Last year’s hit mini-series Paper Giants — the Birth of Cleo may have won its lead actors a stack of awards and rated its socks off, but it has cost its producers Southern Star and the ABC an undisclosed amount in a defamation case settlement.

Alasdair Macdonald, the ex-husband of Ita Buttrose, whose career rise is charted in the program, launched a defamation case against the producers claiming that “a slur” was cast upon his reputation by claiming he had left his wife when she was pregnant.

“In marriage the worst thing a husband can be accused of is deserting his wife while she is pregnant, and in my case, deserting my wife and young daughter at that time, especially if it is not true,” said Macdonald in a statement read by his lawyer yesterday. Macdonald says he had to continually explain to friends, family, strangers and even his own children that the events depicted were not correct.

Crikey understands that questions were raised by the ABC and Buttrose about the accuracy of events when the script first appeared in the production process. Paper Giants was a co-production between Southern Star and the ABC, but Southern Star did not respond to Crikey‘s calls before deadline. The co-production and resulting payout could raise further questions around the ABC and outsourcing, especially given that the public is not entitled to know the details about the settlement split between the ABC and Southern Star.

Buttrose gave Crikey a firm “no comment” when contacted this morning, but also noted that she was not involved in the case and it was the ABC who had been sued, not her.

The case did not go to trial and an out-of-court settlement — with confidential terms — was reached yesterday.

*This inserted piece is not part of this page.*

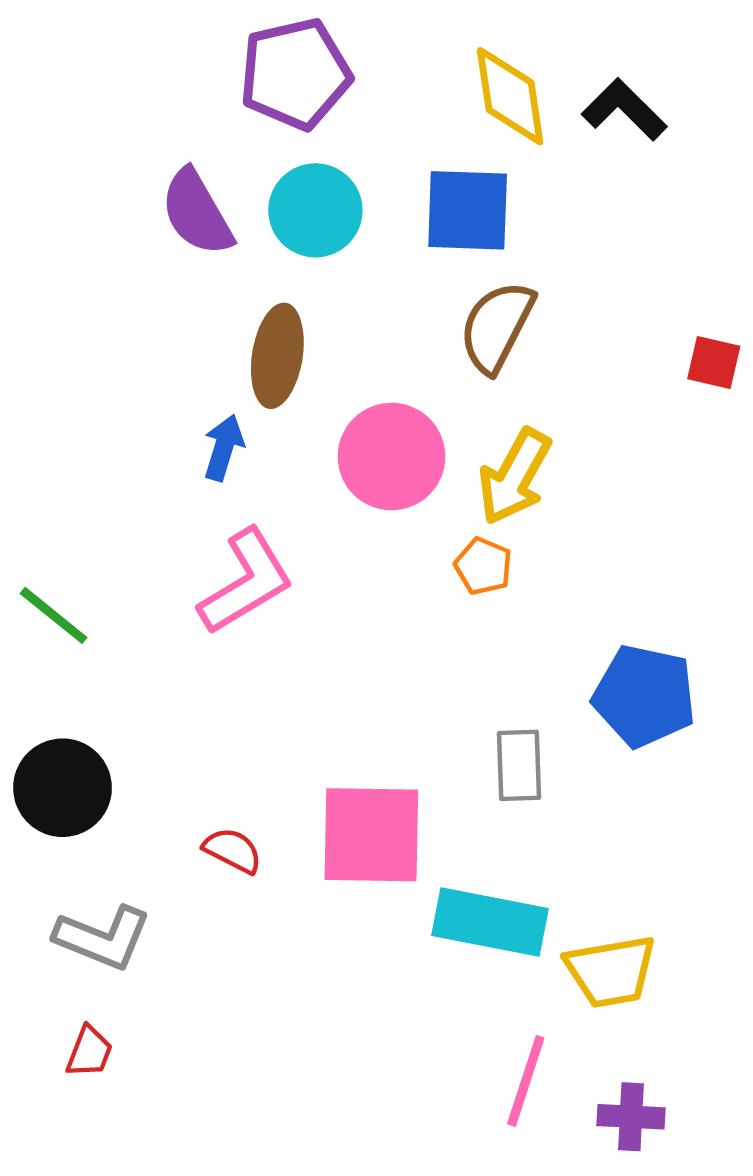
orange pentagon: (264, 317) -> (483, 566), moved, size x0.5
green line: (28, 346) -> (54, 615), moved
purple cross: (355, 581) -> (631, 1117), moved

The ABC sent Crikey a copy of the apology read out in court yesterday (which will also be screened on the ABC on Sunday):

“Recently the ABC broadcast Paper Giants — the Birth of Cleo, a dramatised account of Ita Buttrose’s founding of Cleo magazine. The program depicted Ms Buttrose’s first husband Alisdair Macdonald, abandoning her at the time of the birth of their second child. The ABC and Southern Star, the producers of Paper Giants, accept that this is untrue. The ABC and Southern Star withdraws those suggestions unreservedly and apologises to Mr McDonald and his family for them.”

But the fact that it’s “a dramatised account” of events doesn’t actually help the case, according to Minter Ellison media lawyer David Poulton. “By dramatising it, you may well be seen to case that person in a negative light unfairly, with no right of reply. It’s fraught with difficulties if you are going to turn a real person into a villain in their view,” Poulton told Crikey.

A dramatic telling of real events can have difficult legal repercussions. “It some ways can make it more difficult because you are inherently fiddling with the truth,” said Poulton. “To the extent that you’re changing that person’s character in the negative, you’re giving up one of your defences which is truth.”

The ABC confirmed that the Paper Giants DVD has been withdrawn from sale, but this was only suspected to be a temporary arrangement while the settlement was finalised.

There has been few historical cases of Australians claiming they were defamed after a semi-fictionalised account. Back in 1997 Pauline Hanson took out an injunction over the song “Backdoor Man” by satirical artist Pauline Pantsdown. The song was a mash-up of quotes from Hanson and its lyrics included: “I’m a back door man; I’m homos-xual … I’m a back door man for the Klu Klux Klan with very horrendous plans, I’m a very caring potato.” The song hit number five on Triple J’s Hottest 100 chart in 1997.

When the Hawke biopic was screened on Ten in 2010, Sue Pieters-Hawke — daughter of Bob and Hazel Hawke — reacted to the portrayal of her mother in both the miniseries and the biography on which it was based (a book penned by her step-mother Blanche d’Alpuget).

As Pieters-Hawke wrote in The Age at the time:

“… a line has been crossed, a legacy hijacked, and a lot of people are seriously unimpressed. The part I take particularly personally is a suite of comments and insinuations about my mother Hazel. Their effect is to invite a rewriting of history on the basis of a series of inaccurate premises…

“The reason for this is that things have been said, and people portrayed, in a manner that fundamentally misrepresents their character…

“All I can ask is for you not to take telemovies seriously as representing what really went down or the experience of people who were actually there.

So could Hazel Hawke conceivably have launched legal action against the producers of the documentary like Macdonald has done?

To defame someone you have to say something which damages their reputation, makes people want to avoid or shun them or which might hurt them in their profession.

Hazel’s withdrawal from public life and her advanced dementia would make it difficult to prove that she’d suffered a loss from the book or film (although it could be argued that her reputation was damaged). Only the individual affected (or their guardian) can launch defamatory proceedings — hypothetically, Hazel’s children could make a defamation claim on their mother’s behalf if they were her legal guardians, but they would be unable to make a claim claiming that they personally suffered damages as a consequence of the defamation of their mother.

“Usually with defamation, if you have to ask the question ‘has someone been defamed’ usually the answer is yes, because you thought of it. It might be very mild defamation but anything that reduces a person’s reputation in any way is capable of being held defamatory,” said Poulton.